Task description. Give a single number in reply. It is the count of lines below that contain the string "بررسی".

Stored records
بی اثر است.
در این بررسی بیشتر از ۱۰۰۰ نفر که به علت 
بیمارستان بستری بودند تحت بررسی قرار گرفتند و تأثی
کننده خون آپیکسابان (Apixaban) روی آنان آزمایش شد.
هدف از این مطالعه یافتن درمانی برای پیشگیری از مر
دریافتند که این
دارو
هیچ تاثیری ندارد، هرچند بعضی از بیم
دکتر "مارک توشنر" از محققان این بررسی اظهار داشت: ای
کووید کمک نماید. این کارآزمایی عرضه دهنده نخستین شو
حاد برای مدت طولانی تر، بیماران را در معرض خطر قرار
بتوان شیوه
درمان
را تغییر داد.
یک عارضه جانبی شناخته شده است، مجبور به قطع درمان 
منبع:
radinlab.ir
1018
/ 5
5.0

Your response. 3